Decide whether each statement below agrees with the passage on accomplice liability, and give yes or no along with the passage's deciding words, quoted exactly.
1. A person can be guilty of an offense committed through the conduct of another person for whom he is legally accountable.
2. The State must prove each element of theft from the person only by a preponderance of the evidence.
3. Item 1B of the verdict sheet concerns taking money from the immediate custody and control of M.N.

▶ **Passage**:
----
The State alleges in a lesser-included charge of theft from the person by taking cash from [M.N.] that defendant Duane Horne is legally responsible for the criminal conduct of Maurice Horne in violation of the law which provides in pertinent part: A person is guilty of an offense if it is committed by his own
conduct or the conduct of another person for which he is legally accountable or both. A person is legally accountable for the conduct of another person when he is an accomplice of such other person in the commission of an offense.

. . . .

In order to find [Duane] guilty of a specific crime of theft from the person, the State must prove beyond a reasonable doubt each of the following elements:

That Maurice Horne committed the crime of theft from the person. I've already explained the elements of this lesser-included offense.

Furthermore, in explaining the verdict sheet, the judge read:

1B: State your verdict with respect to the lesser-included charge that Maurice Horne committed the crime of theft by taking money from the immediate custody and control of M.N.
----
Data excerpts:
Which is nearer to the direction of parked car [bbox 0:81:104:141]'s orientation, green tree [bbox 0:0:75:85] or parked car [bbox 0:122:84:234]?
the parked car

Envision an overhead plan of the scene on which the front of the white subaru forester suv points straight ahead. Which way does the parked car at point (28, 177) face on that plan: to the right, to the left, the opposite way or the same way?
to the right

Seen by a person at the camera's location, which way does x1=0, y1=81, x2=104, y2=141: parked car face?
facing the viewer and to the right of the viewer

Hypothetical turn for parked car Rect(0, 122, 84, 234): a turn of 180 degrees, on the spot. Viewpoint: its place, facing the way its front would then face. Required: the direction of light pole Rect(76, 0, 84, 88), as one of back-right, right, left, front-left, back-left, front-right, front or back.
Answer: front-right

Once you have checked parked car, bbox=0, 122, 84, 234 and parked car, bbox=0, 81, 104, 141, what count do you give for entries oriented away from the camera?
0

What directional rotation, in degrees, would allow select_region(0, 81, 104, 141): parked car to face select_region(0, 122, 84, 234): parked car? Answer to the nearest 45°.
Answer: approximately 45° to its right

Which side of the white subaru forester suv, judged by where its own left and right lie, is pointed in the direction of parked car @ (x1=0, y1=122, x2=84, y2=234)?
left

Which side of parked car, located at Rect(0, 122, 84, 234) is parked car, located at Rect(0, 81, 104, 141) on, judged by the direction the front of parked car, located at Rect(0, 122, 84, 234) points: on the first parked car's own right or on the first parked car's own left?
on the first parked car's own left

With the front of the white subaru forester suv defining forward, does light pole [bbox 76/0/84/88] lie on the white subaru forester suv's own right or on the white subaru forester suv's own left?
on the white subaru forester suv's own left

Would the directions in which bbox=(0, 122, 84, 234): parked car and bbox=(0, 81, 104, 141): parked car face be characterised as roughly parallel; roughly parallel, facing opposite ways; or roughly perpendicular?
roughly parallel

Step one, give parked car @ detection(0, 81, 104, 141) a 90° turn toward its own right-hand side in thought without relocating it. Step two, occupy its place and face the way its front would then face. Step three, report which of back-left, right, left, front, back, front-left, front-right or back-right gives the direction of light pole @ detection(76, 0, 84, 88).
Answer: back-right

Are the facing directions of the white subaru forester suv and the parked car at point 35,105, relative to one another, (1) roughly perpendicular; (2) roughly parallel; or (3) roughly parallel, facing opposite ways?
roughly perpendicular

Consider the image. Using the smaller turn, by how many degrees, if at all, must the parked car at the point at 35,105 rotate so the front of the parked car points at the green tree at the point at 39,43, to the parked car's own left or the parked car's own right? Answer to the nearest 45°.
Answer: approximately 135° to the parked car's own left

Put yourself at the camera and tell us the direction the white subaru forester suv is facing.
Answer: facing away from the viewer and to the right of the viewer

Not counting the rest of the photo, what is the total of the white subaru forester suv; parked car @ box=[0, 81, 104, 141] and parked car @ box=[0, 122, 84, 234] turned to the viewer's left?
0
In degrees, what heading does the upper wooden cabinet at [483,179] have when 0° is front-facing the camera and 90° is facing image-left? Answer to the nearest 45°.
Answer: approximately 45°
----
▶ **Answer to this problem**:
1. Yes: "A person is guilty of an offense if it is committed by his own conduct or the conduct of another person for which he is legally accountable or both."
2. No: "the State must prove beyond a reasonable doubt each of the following elements"
3. Yes: "committed the crime of theft by taking money from the immediate custody and control of M.N."